Postoperative hospital stay after pancreaticoduodenectomy (PD) is relatively longer than after other gastrointestinal operations. The aim of the current study was to investigate the risk factors associated with prolonged hospital stay after PD.


Patients who had PD at the Cancer Hospital of Chinese Academy of Medical Sciences between December 2008 and November 2012 were selected for this retrospective study. Clinical and pathological data were collected and analyzed. The primary outcome was postoperative length of stay. Normal discharge or recovery was defined as a postoperative hospital stay of no more than 10 days; otherwise it was defined as delayed discharge or recovery (including hospital death).

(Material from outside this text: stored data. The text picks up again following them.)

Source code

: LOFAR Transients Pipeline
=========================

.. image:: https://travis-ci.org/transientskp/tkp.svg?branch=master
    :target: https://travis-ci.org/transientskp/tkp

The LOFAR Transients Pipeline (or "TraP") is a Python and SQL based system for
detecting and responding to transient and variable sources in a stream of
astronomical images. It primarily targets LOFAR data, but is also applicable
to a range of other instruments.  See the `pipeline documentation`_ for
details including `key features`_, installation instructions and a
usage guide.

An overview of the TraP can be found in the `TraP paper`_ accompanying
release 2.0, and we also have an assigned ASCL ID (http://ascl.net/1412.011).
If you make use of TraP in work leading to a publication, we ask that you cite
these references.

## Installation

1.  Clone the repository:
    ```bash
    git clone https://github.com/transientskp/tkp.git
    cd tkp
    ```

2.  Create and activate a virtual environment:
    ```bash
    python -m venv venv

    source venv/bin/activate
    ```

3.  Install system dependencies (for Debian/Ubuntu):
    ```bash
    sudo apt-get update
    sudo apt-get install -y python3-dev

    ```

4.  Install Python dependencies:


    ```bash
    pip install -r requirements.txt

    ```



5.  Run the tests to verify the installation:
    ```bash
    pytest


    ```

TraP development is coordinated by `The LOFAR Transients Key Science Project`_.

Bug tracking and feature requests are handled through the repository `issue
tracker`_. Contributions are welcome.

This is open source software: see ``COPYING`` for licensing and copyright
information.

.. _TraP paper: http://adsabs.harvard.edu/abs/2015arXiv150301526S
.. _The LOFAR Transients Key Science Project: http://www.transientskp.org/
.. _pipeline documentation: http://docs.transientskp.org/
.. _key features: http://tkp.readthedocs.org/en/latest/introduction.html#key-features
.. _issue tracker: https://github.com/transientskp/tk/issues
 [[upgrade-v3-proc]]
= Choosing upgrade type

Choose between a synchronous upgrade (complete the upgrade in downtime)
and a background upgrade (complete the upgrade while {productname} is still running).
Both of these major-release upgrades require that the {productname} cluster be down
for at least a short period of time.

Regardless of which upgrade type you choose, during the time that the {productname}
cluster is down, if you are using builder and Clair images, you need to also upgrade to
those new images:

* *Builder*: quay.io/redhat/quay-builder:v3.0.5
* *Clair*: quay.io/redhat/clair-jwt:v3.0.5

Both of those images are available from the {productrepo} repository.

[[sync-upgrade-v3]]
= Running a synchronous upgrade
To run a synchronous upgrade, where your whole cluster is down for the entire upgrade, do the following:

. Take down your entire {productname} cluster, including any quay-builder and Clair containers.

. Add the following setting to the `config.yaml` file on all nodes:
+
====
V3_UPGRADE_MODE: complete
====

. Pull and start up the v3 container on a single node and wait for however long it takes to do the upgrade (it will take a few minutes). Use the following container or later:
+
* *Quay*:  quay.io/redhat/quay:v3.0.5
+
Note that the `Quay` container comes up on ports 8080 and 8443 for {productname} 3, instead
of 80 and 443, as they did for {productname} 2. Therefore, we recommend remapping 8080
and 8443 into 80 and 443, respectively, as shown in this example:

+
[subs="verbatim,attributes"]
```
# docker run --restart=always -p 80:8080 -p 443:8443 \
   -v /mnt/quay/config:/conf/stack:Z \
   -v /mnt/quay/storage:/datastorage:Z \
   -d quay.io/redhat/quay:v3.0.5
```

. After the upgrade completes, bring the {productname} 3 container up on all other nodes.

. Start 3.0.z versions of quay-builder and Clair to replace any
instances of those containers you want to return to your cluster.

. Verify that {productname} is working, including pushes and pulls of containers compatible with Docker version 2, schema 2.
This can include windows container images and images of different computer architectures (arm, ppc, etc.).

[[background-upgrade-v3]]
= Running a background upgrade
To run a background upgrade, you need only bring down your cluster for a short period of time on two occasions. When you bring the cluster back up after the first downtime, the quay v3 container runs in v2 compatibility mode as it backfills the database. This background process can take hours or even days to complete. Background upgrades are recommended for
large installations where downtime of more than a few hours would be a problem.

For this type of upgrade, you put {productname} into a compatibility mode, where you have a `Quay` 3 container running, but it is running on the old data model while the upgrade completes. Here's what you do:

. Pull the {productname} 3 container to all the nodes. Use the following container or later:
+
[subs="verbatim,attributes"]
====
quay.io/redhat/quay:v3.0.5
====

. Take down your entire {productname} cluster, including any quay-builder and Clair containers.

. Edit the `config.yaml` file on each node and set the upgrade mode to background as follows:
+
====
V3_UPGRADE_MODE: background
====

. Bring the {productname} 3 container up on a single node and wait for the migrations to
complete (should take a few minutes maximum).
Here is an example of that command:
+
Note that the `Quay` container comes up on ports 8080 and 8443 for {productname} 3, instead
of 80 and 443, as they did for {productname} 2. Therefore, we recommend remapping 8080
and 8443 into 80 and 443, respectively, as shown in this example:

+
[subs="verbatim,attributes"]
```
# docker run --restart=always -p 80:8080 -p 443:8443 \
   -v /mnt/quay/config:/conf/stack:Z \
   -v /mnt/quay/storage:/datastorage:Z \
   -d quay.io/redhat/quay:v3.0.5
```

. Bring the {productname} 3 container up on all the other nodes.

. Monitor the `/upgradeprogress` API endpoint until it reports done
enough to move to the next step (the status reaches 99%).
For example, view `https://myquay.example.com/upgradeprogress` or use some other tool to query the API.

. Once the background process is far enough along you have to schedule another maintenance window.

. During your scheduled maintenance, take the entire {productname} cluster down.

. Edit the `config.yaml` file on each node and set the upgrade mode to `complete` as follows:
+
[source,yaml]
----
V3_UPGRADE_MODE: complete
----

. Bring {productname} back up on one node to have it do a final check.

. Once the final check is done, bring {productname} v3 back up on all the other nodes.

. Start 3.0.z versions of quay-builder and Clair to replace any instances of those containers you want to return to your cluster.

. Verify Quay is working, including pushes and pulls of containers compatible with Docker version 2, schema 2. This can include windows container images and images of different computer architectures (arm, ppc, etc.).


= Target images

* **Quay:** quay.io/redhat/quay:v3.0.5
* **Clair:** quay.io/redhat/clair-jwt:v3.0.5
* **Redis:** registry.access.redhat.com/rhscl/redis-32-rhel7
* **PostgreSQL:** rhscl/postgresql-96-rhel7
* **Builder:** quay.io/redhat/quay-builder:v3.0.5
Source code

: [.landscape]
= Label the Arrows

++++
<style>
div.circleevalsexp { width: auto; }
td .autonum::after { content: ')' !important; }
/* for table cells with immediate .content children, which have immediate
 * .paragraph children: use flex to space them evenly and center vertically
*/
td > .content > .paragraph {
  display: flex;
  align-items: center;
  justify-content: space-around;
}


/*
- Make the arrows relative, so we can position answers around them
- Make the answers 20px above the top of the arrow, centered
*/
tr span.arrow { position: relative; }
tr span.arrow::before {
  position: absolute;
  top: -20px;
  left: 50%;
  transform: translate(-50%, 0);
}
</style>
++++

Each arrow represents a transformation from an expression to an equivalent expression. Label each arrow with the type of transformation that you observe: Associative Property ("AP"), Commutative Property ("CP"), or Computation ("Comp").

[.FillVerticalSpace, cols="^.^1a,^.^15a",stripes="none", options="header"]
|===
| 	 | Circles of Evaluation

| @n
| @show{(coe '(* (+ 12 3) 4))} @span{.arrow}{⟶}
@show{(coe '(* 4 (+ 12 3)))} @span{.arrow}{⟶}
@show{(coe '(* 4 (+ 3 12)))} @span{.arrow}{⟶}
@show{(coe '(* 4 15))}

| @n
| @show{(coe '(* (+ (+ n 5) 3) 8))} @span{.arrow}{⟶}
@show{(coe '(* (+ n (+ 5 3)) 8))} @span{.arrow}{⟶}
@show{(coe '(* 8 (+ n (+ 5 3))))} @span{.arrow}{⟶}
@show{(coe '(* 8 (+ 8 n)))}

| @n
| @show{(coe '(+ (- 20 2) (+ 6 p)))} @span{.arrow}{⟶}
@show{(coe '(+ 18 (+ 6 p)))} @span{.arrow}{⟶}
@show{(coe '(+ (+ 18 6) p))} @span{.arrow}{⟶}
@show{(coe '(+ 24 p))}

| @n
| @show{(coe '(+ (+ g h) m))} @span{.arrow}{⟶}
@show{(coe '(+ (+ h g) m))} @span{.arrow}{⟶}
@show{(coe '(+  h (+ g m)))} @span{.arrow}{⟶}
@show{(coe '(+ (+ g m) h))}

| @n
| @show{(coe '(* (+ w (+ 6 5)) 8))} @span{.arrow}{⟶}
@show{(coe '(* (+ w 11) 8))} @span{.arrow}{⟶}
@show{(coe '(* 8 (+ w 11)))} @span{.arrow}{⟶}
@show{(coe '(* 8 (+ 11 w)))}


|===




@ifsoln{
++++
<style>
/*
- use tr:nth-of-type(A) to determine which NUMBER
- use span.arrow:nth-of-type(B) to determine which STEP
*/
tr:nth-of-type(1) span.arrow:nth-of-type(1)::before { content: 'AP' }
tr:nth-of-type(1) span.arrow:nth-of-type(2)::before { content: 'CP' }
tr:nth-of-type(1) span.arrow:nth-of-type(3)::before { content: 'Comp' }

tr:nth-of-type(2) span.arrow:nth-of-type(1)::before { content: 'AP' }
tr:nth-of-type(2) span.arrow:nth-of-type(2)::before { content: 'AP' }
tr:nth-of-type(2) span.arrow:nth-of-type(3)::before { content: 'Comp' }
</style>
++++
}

A total of 152 patients were enrolled in the present study. Postoperative hospital stay was (19.7 ± 7.7) days (range 7-57). Of the 152 patients, 67 were discharged within the normal time and 85 had delayed discharge. Postoperative complications occurred in 62.5% (95/152), and the mortality rate was 3.29% (5/152). Multiple regression analysis showed that delayed discharge was significantly associated with postoperative complications (adjusted odds ratio (OR) 10.40, 95% confidence interval (CI) 3.58-30.22), age (adjusted OR 4.09, 95% CI 1.16-14.39), body mass index (BMI) (adjusted OR 4.40, 95% CI 1.19-16.23), surgical procedure (adjusted OR 26.14, 95% CI 4.94-153.19), blood transfusion (adjusted OR 7.68, 95% CI 2.09-28.27), and fluid input (adjusted OR 3.47, 95% CI 1.24-11.57).


Postoperative complications increase the time to postoperative hospital discharge. The length of hospital stay after PD is also associated with age, BMI, blood transfusion, surgical procedure, and fluid input. Further studies with more patients are needed in future.